### YOUR ASSIGNMENT
For each line in the material below that holds "changes", copy that line.

### RECORDS FOR THIS TASK
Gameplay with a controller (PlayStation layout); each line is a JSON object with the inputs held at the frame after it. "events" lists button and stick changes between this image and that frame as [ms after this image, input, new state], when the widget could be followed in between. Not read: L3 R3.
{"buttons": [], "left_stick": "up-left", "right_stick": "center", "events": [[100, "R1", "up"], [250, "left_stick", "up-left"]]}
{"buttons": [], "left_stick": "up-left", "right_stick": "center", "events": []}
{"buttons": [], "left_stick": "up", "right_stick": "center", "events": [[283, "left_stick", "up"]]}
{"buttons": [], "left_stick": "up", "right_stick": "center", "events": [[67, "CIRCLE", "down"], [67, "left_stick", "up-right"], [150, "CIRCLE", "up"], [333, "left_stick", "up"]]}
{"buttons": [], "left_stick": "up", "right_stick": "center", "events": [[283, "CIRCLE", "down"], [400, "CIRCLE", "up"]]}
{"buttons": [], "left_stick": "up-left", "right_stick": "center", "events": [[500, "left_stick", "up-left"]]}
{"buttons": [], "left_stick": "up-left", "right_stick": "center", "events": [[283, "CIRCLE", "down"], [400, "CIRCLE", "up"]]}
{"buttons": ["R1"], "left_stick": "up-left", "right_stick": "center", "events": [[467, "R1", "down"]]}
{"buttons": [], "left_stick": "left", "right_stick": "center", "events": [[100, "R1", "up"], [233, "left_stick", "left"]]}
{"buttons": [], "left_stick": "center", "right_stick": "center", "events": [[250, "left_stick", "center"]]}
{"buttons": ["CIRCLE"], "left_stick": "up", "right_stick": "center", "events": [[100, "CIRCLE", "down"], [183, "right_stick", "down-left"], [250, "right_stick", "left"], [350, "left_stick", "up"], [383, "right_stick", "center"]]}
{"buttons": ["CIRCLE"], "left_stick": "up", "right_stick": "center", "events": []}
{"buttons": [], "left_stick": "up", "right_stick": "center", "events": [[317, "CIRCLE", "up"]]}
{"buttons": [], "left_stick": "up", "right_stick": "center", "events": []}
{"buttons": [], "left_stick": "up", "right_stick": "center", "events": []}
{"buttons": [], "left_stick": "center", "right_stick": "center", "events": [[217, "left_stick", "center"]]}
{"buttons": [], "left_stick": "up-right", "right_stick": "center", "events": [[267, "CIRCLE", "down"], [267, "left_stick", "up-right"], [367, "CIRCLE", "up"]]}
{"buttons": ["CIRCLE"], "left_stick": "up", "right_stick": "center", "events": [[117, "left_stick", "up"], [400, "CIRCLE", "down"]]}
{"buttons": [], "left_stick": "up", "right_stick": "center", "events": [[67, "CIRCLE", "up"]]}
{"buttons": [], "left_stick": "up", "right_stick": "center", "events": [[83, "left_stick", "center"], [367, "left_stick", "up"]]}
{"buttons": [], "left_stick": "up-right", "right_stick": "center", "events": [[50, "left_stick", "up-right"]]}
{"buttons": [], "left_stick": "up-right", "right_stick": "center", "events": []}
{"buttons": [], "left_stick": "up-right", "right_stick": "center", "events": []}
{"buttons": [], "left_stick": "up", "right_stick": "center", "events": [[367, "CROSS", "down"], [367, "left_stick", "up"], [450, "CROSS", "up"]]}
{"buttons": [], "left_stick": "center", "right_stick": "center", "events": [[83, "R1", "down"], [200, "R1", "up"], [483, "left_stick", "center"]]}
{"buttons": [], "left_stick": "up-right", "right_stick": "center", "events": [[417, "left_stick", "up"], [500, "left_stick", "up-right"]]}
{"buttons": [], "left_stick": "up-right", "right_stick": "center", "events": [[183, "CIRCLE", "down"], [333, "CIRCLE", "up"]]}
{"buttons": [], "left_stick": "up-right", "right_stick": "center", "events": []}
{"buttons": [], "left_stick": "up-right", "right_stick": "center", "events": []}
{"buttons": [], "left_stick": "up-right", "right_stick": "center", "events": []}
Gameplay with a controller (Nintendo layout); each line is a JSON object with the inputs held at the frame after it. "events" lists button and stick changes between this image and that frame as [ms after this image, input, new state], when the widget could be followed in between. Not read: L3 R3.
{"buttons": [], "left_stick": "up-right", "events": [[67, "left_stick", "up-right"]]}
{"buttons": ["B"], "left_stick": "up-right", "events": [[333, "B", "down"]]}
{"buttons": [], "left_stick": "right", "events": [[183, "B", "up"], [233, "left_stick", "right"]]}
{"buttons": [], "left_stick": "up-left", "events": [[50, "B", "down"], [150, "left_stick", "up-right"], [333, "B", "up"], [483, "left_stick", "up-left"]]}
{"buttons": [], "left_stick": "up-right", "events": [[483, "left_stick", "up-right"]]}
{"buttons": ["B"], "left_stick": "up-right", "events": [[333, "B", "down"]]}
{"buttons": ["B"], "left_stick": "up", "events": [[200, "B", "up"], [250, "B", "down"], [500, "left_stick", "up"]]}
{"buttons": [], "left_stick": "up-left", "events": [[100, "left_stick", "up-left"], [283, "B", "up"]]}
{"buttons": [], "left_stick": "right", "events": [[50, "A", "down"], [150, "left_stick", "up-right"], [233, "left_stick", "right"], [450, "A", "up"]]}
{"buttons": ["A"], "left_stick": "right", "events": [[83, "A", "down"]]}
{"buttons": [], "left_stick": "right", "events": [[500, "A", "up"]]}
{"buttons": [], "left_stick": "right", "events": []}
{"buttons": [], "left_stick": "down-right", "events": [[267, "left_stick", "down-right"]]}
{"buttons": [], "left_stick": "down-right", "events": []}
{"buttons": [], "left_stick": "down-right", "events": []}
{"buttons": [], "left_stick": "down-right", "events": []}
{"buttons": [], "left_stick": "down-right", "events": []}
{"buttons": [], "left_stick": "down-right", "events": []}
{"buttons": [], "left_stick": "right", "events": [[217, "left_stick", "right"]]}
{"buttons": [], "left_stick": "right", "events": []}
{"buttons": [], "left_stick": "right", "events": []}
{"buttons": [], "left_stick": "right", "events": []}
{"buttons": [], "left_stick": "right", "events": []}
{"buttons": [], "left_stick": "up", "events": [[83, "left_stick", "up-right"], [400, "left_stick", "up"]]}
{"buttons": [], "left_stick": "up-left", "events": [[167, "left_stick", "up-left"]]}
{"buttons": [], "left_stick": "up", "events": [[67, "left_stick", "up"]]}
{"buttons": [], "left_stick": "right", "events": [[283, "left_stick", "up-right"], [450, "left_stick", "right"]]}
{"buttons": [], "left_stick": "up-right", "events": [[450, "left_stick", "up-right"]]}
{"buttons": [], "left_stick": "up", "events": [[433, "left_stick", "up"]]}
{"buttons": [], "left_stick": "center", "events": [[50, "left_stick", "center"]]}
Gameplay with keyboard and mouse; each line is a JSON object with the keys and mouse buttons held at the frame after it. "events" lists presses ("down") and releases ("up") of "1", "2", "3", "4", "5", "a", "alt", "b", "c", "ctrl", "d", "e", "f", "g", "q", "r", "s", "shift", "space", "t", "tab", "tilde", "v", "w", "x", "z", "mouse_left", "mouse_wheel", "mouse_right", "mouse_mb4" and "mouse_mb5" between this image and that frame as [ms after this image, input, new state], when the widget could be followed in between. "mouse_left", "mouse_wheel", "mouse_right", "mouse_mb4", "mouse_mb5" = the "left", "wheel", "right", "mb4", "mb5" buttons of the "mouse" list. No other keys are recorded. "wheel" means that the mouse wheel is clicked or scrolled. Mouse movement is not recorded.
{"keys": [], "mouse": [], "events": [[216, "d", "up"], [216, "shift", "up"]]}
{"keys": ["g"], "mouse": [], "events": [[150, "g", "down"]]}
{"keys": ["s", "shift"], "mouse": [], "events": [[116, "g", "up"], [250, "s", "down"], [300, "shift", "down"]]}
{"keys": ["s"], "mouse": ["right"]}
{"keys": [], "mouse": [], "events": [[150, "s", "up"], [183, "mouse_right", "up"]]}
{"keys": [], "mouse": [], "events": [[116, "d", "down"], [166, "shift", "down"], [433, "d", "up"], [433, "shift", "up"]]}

### ANSWER TO THIS EXERCISE
Gameplay with a controller (PlayStation layout); each line is a JSON object with the inputs held at the frame after it. "events" lists button and stick changes between this image and that frame as [ms after this image, input, new state], when the widget could be followed in between. Not read: L3 R3.
Gameplay with a controller (Nintendo layout); each line is a JSON object with the inputs held at the frame after it. "events" lists button and stick changes between this image and that frame as [ms after this image, input, new state], when the widget could be followed in between. Not read: L3 R3.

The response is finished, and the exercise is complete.